Passage provided:
═══

New Detroit businesses help to further revitalize McNichols in Live6 corridor

West McNichols Road has really started to fill up lately—at least along the stretch near Marygrove College and the University of Detroit. In April, the Neighborhood HomeBase community center opened its doors there.

 

And in the last few years the strip has also seen the arrival of the Detroit Sip coffee shop and the Detroit Parent Collective, a co-working space that also offers childcare services.

 

Adding to the emerging development, a new barbecue joint and soon-to-be-opened cluster of businesses, including a bar, promise to bring a flurry of new activity to the neighborhood.

 

Owners of T-Mo's barbecue restaurant build for the future

The new barbecue place just arrived on McNichols this past May. Owned by married couple Tito and Monica Dotson, T-Mo’s BBQ Pit is a southern pit-style barbecue restaurant with a menu that offers smoked ribs, pork chops, and several styles of chicken dinners, as well as rib and pulled pork sandwiches and a variety of sides and desserts.

 

Monica primarily runs the business, while Tito divides his time between the restaurant and his work as a truck driver. T-Mo’s isn’t the Dotsons' first business venture; prior to opening the restaurant, they ran a combination barber shop and record store called Def Cuts in the Seven Mile-Evergreen area of Detroit. Their barbecue business, though, grew out of a side gig.

 

“We started out with a tailgate. … Once it started catching on, we said, ‘Hey, why don’t we try catering gigs,’ ” says Tito. “We started doing it a little steadier and decided, ‘Well, let’s get into the restaurant business.' ”

 

Attracted by its proximity to the Avenue of Fashion, the Dotsons chose a property at the corner of McNichols and Prairie and ended up purchasing it in a city tax foreclosure auction in 2015. Local residents tell Tito the previous owners had tried to run a BBQ restaurant at the spot as well but had to quit before they got it up and running. By the time the Dotsons got the deed, the place was basically falling apart.

═══

Provided data:
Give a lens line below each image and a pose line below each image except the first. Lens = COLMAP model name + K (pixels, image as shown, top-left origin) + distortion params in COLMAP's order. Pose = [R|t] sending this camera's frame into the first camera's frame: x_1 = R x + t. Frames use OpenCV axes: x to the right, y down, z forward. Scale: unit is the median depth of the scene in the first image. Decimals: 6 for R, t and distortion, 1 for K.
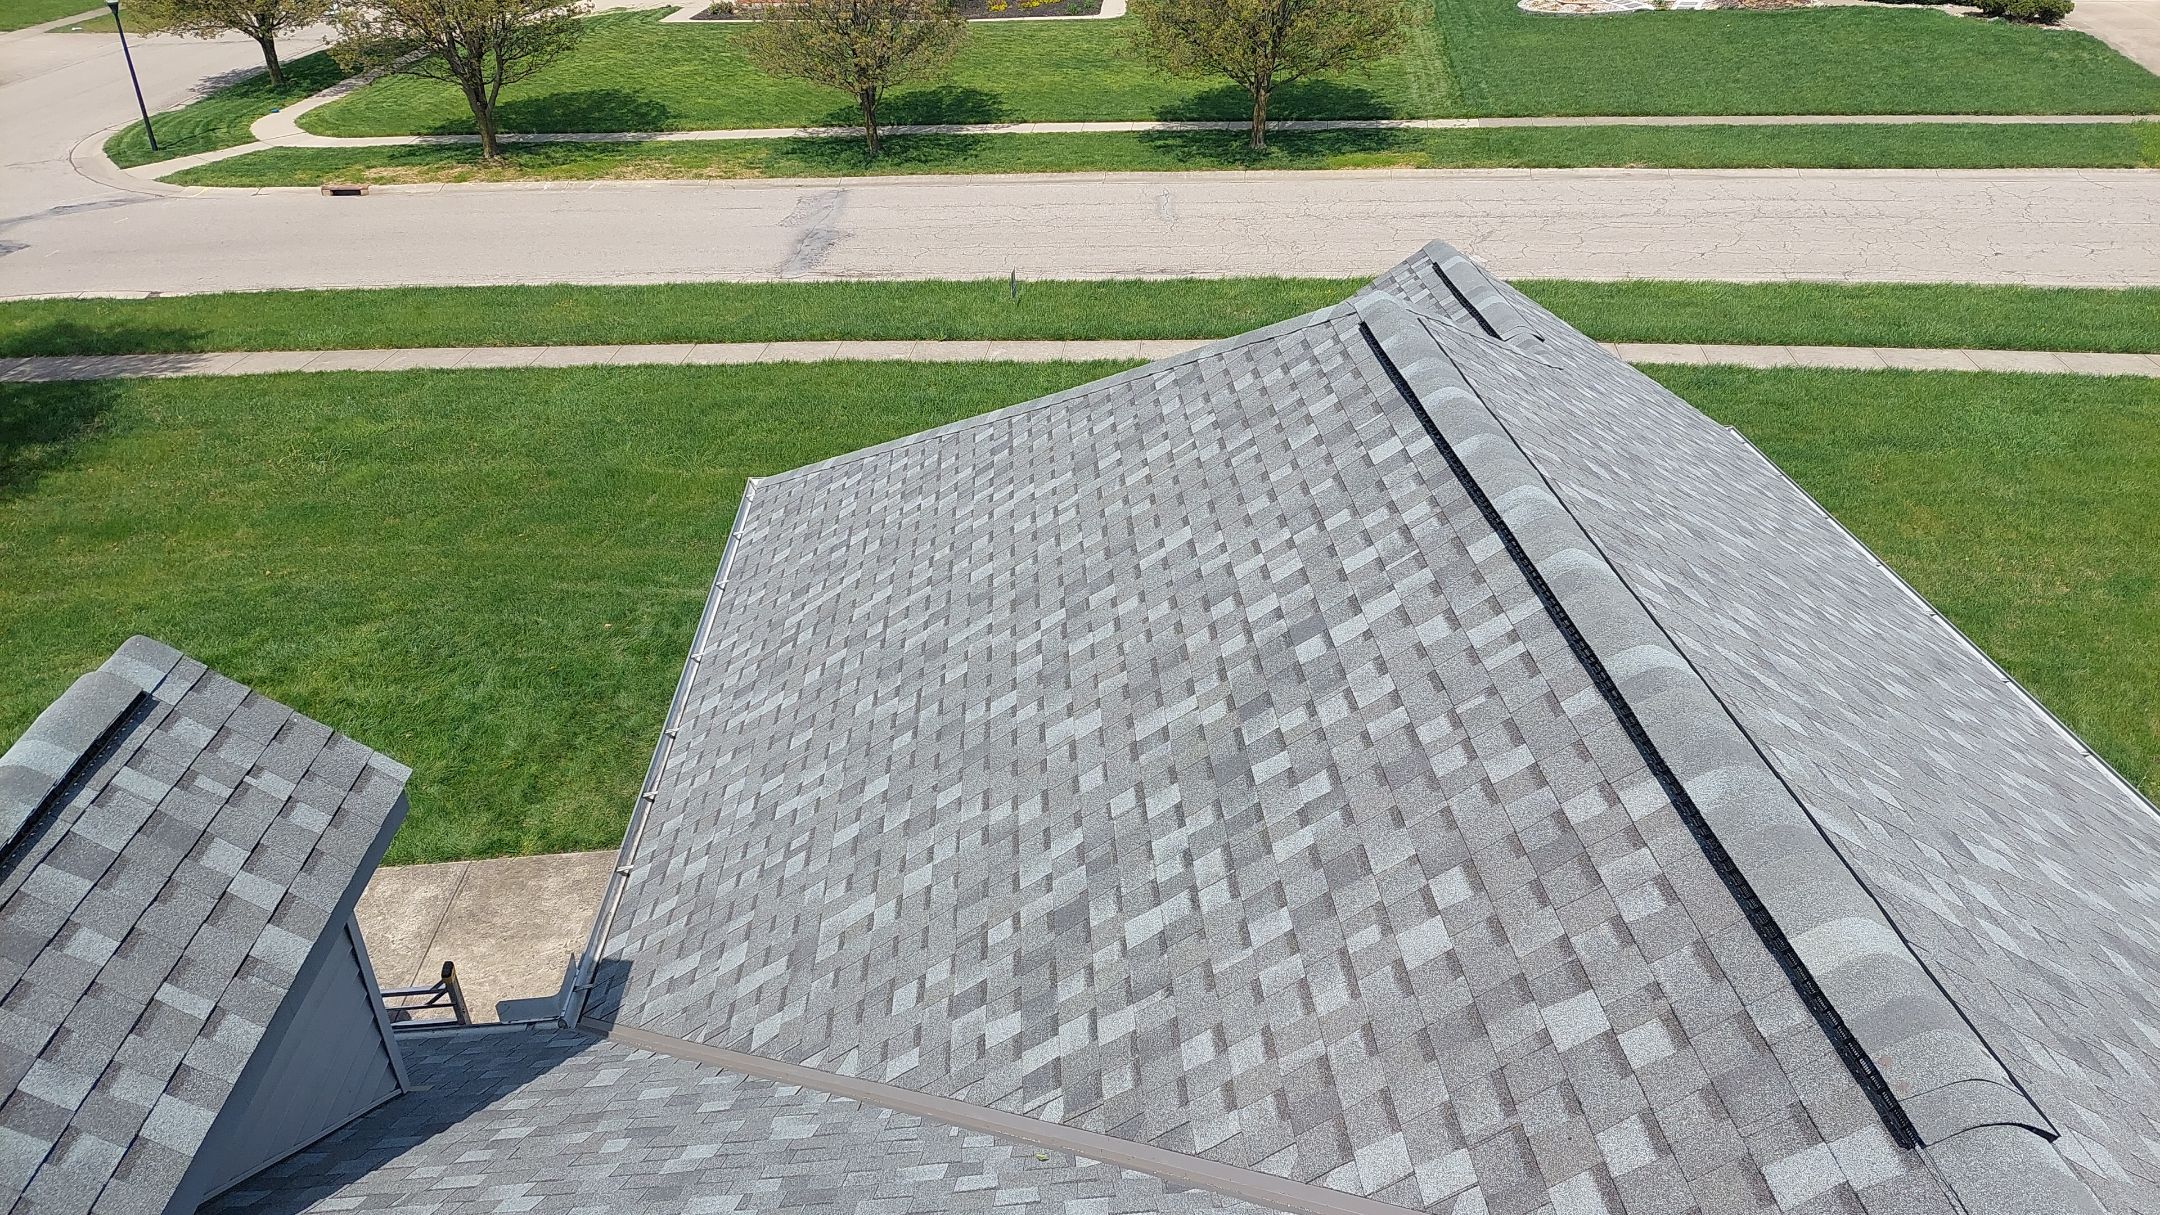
lens RADIAL K [[1545.1, 0, 1107.8], [0, 1545.1, 587.8], [0, 0, 1]] dist [0.087131, -0.095817]
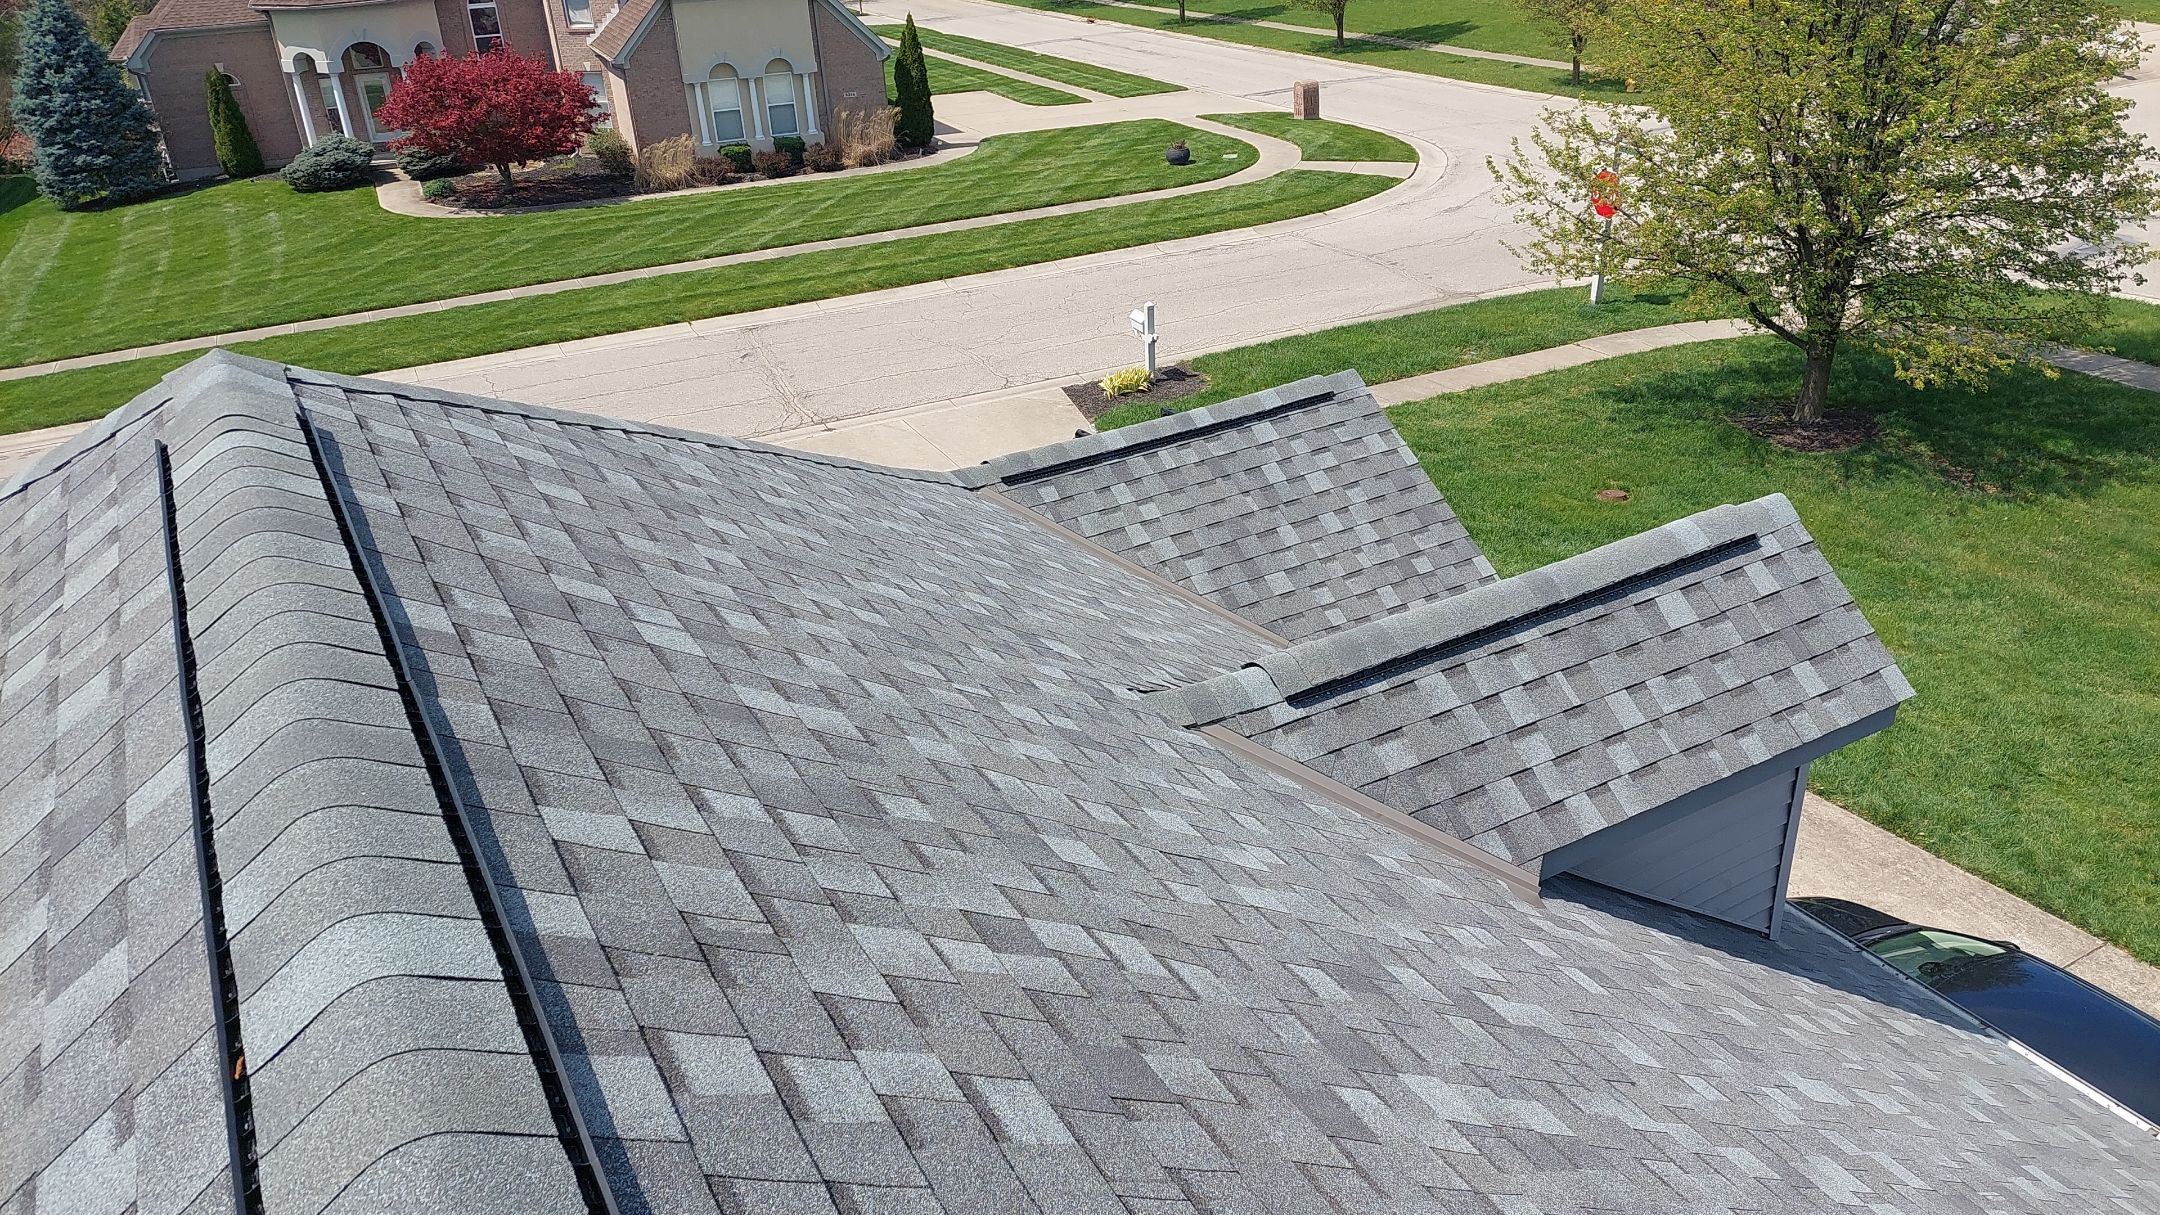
lens RADIAL K [[1545.1, 0, 1102.9], [0, 1545.1, 594.0], [0, 0, 1]] dist [0.087131, -0.095817]
pose [[0.443312, 0.397348, -0.803486, -0.242832], [-0.391394, 0.892221, 0.225284, 0.029397], [0.806402, 0.214609, 0.551052, -0.064466]]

═══

How to complete this task: Reproduce the full article about new businesses on West McNichols Road above, word for word and with nothing left out.

The completed task:
New Detroit businesses help to further revitalize McNichols in Live6 corridor

West McNichols Road has really started to fill up lately—at least along the stretch near Marygrove College and the University of Detroit. In April, the Neighborhood HomeBase community center opened its doors there.

 

And in the last few years the strip has also seen the arrival of the Detroit Sip coffee shop and the Detroit Parent Collective, a co-working space that also offers childcare services.

 

Adding to the emerging development, a new barbecue joint and soon-to-be-opened cluster of businesses, including a bar, promise to bring a flurry of new activity to the neighborhood.

 

Owners of T-Mo's barbecue restaurant build for the future

The new barbecue place just arrived on McNichols this past May. Owned by married couple Tito and Monica Dotson, T-Mo’s BBQ Pit is a southern pit-style barbecue restaurant with a menu that offers smoked ribs, pork chops, and several styles of chicken dinners, as well as rib and pulled pork sandwiches and a variety of sides and desserts.

 

Monica primarily runs the business, while Tito divides his time between the restaurant and his work as a truck driver. T-Mo’s isn’t the Dotsons' first business venture; prior to opening the restaurant, they ran a combination barber shop and record store called Def Cuts in the Seven Mile-Evergreen area of Detroit. Their barbecue business, though, grew out of a side gig.

 

“We started out with a tailgate. … Once it started catching on, we said, ‘Hey, why don’t we try catering gigs,’ ” says Tito. “We started doing it a little steadier and decided, ‘Well, let’s get into the restaurant business.' ”

 

Attracted by its proximity to the Avenue of Fashion, the Dotsons chose a property at the corner of McNichols and Prairie and ended up purchasing it in a city tax foreclosure auction in 2015. Local residents tell Tito the previous owners had tried to run a BBQ restaurant at the spot as well but had to quit before they got it up and running. By the time the Dotsons got the deed, the place was basically falling apart.